William Schoenberg, Robert Eberlein

Understanding why models behave the way they do is critical to learning from them, and to conveying the insights they offer to a broad audience. The Loops that Matter methodology automatically shows which loops are dominating behavior at each point in time and generates simplified causal loop diagrams from a user adjustable set of important loops. This paper describes the challenges of implementing these tools into a fully functioning model development environment along with the solutions developed. The promise of the tools has, if anything, been amplified by the results of this implementation, and we give several examples of using the tools. For pedagogical models Loops that Matter can ease communication while speeding and deepening learning. For complex models the tools allow the extraction of realistic explanations of behavior in the form of animated simplified causal loop diagrams. For models with discrete and discontinuous elements, the bigger feedback picture is still easily discoverable.
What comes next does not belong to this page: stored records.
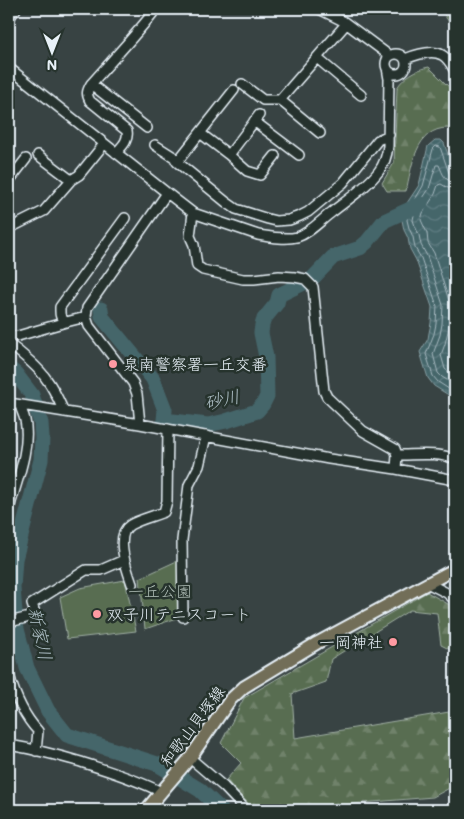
<svg xmlns="http://www.w3.org/2000/svg" width="464" height="819" viewBox="0 0 464 819" font-family="Mali,'Klee One',sans-serif">
	<style>
		.green { fill: #586d51; stroke: #a0afa4 }
		.forest { fill: url(#forest-firs); stroke: #a0afa4 }
		.water { fill: url(#water-waves); stroke: #869ea3 }
		.lines { fill: none; stroke-linecap: round; stroke-linejoin: round }
		.shore { stroke: #a7b9c0; stroke-width: 1 }
		.river { stroke: #45666b; stroke-width: 15 }
		.minor-casing { stroke: #e8f1f8; stroke-width: 12 }
		.major-casing { stroke: #e8f1f8; stroke-width: 15 }
		.minor { stroke: #26332d; stroke-width: 9 }
		.major { stroke: #726e59; stroke-width: 11 }
		.poi-dot { fill: #ff9aa2; stroke: #26332d; stroke-width: 2 }
		.labels { text-anchor: middle; stroke-width: 5; stroke-linejoin: round; paint-order: stroke }
		.poi-label { font-size: 16px; fill: #e8f1f8; stroke: #26332d; text-anchor: start }
		.park-label { font-size: 16px; fill: #aebcb5; stroke: #26332d }
		.street-label { font-size: 16px; fill: #e8f1f8; stroke: #26332d }
		.water-label { font-size: 18px; font-style: italic; fill: #afc0c7; stroke: #26332d }
	</style>
	<defs>
		<pattern id="forest-firs" width="22" height="20" patternUnits="userSpaceOnUse" patternTransform="scale(1.25)"><rect width="22" height="20" fill="#586d51"/><path d="M5 1l3.5 6h-7zM16 11l3.5 6h-7z" fill="#70826b"/></pattern>
		<pattern id="water-waves" width="16" height="10" patternUnits="userSpaceOnUse" patternTransform="scale(1.25)"><rect width="16" height="10" fill="#45666b"/><path d="M0 5q4-4 8 0t8 0" fill="none" stroke="#607c81"/></pattern>
	</defs>
	<rect width="100%" height="100%" fill="#384343"/>
	<filter id="ink" filterUnits="userSpaceOnUse"><feTurbulence type="fractalNoise" baseFrequency=".02" numOctaves="2"/><feDisplacementMap in="SourceGraphic" scale="10" xChannelSelector="R" yChannelSelector="G"/><feConvolveMatrix kernelMatrix="1 2 1 2 8 2 1 2 1" color-interpolation-filters="sRGB"/></filter>
	<g filter="url(#ink)">
		<path class="green" d="M179,560L180,617L145,629L140,578Z
			M125,580L136,631L67,639L60,597L80,588Z"/>
		<path class="forest" d="M436,9H455V31L443,13Z
			M429,67L452,90L455,91V170C444,152 459,141 448,128C415,128 412,167 406,191H387L382,183L394,163L397,88C403,77 417,69 429,67Z
			M427,592L455,608V652L441,645L437,613L410,610L331,659L326,682L292,694L295,738L455,711V785L433,797L373,802L323,807V810H254L226,780L241,763L221,743L244,698Z"/>
		<path class="water" d="M435,140H441L444,143L454,172L455,188V399L434,386L428,378L420,352L428,339L429,333L431,323L432,307L416,260L410,249L408,238L404,230L402,220L405,206L419,185L428,146Z"/>
		<g class="lines">
			<path class="shore" d="M455,175H451L449,173L440,147L436,146L433,149L423,186L410,208L407,220L409,228L413,237L415,248L421,258L437,306L436,324L434,334L426,354L433,376L438,382L455,393
				M455,182C444,181 443,174 439,165H436L429,189L415,210L413,220L415,226L419,235L421,245L427,256L443,305L442,324L440,335L433,354L438,373L442,377L455,385
				M455,189L448,188L441,184L438,185L435,194L423,213L421,220L427,233L428,243L434,253L450,304L449,327L445,344L441,355L445,369L455,377"/>
			<path class="river" d="M101,309L102,317L153,379L165,410L164,420L208,425L226,421L257,411L263,404L267,396L266,357L261,333L262,325L264,319L277,303L279,295L312,279L333,257L360,248L367,242L384,221L421,204
				M9,368L16,374L32,395L41,423L42,438L41,460L15,559L13,588L16,625L27,668L48,711L67,735L157,764L200,790L221,810"/>
			<defs>
				<path id="minor" d="M319,9L343,21L390,56
					M9,18L16,9
					M386 64a10 10 0 1 1 20 0a10 10 0 1 1-20 0Z
					M317,58L361,95
					M405,59C415,55 432,49 442,55C448,58 452,66 455,71
					M9,68L167,193L193,213L258,235C270,237 285,240 297,237C310,233 321,220 332,212C347,200 367,187 379,171C385,163 387,155 388,146L389,79L387,68
					M91,84C87,91 86,94 90,101L127,131C129,141 121,147 116,153
					M242,84L263,100H280
					M254,121L299,155
					M147,128L91,84C113,59 136,35 156,9
					M200,133L229,155L247,171L260,175L275,156
					M320,133L280,100L346,24
					M155,145L174,157L177,162L226,202L236,209L268,219L276,221L289,220L300,216L308,212L343,183L378,140L389,135
					M38,155L71,180L79,175L104,144
					M229,155L259,115
					M177,162L234,90
					M9,181L26,159
					M193,213L190,236L194,245L197,266L203,270L243,279H254L279,276L295,277L305,279L313,287L324,391L327,397L363,431L395,449L397,455L396,469
					M9,222L14,226L44,211L71,180
					M66,322C59,317 60,314 60,307L125,218
					M9,336H18L66,322L86,317
					M9,344C20,352 40,369 47,380C54,389 59,401 64,412
					M9,403L140,424L329,459L396,469L455,480
					M140,424L137,394L133,383L89,326L86,317L87,308L167,193
					M397,455C417,455 437,452 455,459
					M9,509C16,483 31,448 25,420C24,415 21,410 20,405
					M427,583L447,593L455,600
					M132,584C127,570 114,535 130,525C138,520 154,516 164,512L167,501L168,429
					M183,617L182,540L189,485L199,466L206,436
					M9,622L34,616L35,613L32,604L86,570H101L124,560
					M9,675C15,696 23,715 38,731L36,751
					M9,745C33,749 57,755 81,762C108,771 136,779 161,792
					M190,758L224,787L246,810"/>
				<path id="major" d="M146,810L190,758L230,700L244,687L317,643L419,588L455,569"/>
			</defs>
			<use href="#minor" class="minor-casing"/>
			<use href="#major" class="major-casing"/>
			<use href="#minor" class="minor"/>
			<use href="#major" class="major"/>
		</g>
	</g>
	<g class="poi-dot">
		<circle cx="113" cy="364" r="5"/>
		<circle cx="97" cy="614" r="5"/>
		<circle cx="393" cy="642" r="5"/>
	</g>
	<g class="labels">
		<g class="poi-label">
			<text x="123" y="370">泉南警察署一丘交番</text>
			<text x="107" y="620">双子川テニスコート</text>
			<text x="383" y="648" text-anchor="end">一岡神社</text>
		</g>
		<g class="park-label">
			<text x="160" y="597">一丘公園</text>
		</g>
		<g class="street-label">
			<text transform="translate(192 726) rotate(-53)" y="6">和歌山貝塚線</text>
		</g>
		<g class="water-label">
			<text transform="translate(222 400) rotate(-12)" y="6">砂川</text>
			<text transform="translate(40 634) rotate(78)" y="6">新家川</text>
		</g>
	</g>
	<rect width="464" height="819" fill="none" stroke="#26332d" stroke-width="30"/>
	<rect x="15" y="15" width="434" height="789" fill="none" stroke="#e8f1f8" stroke-width="2" filter="url(#ink)"/>
	<g transform="translate(52 52) rotate(180)" stroke="#26332d" stroke-width="4" paint-order="stroke">
	<path d="M0-4L9 19L0 12L-9 19Z" fill="#e8f1f8"/>
	<text y="-8" font-size="14" font-weight="bold" text-anchor="middle" fill="#e8f1f8">N</text>
	</g>
</svg>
While there will doubtless be refinements and enhancement to the delivered tools, they represent a large step forward in our ability to understand models from conceptualization through delivery.

William Schoenberg

This paper presents a new causal network learning algorithm (FSNN, Feedback System Neural Network) based on the construction and analysis of a non-linear system of Ordinary Differential Equations (ODEs). The constructed system provides insight into the mechanisms responsible for generating the past and potential future behavior of dynamic systems. It is also interpretable in terms of real system variables, providing a wholistic, causally accurate, and systemic understanding of the real-life interactions governing observed phenomena. This paper demonstrates the generation of an n-dimensional ordinary differential equation model that can be parameterized to fit measured data using standard numerical optimization techniques. The model makes use of feed forward artificial neural nets to capture nonlinearity, but is a parsimonious and interpretable representation of the network of causal relationships in complex systems. The generated model can easily and rapidly be experimented with and analyzed to determine the origins of behavior using the loops that matter method (Schoenberg et. al 2019). A demonstration of the utility and applicability of the method is given, showing that it produces an accurate, and causally correct model for a three state, non-linear, complex dynamic system of known origin. Generalization to other dynamic systems with other data sources is then discussed.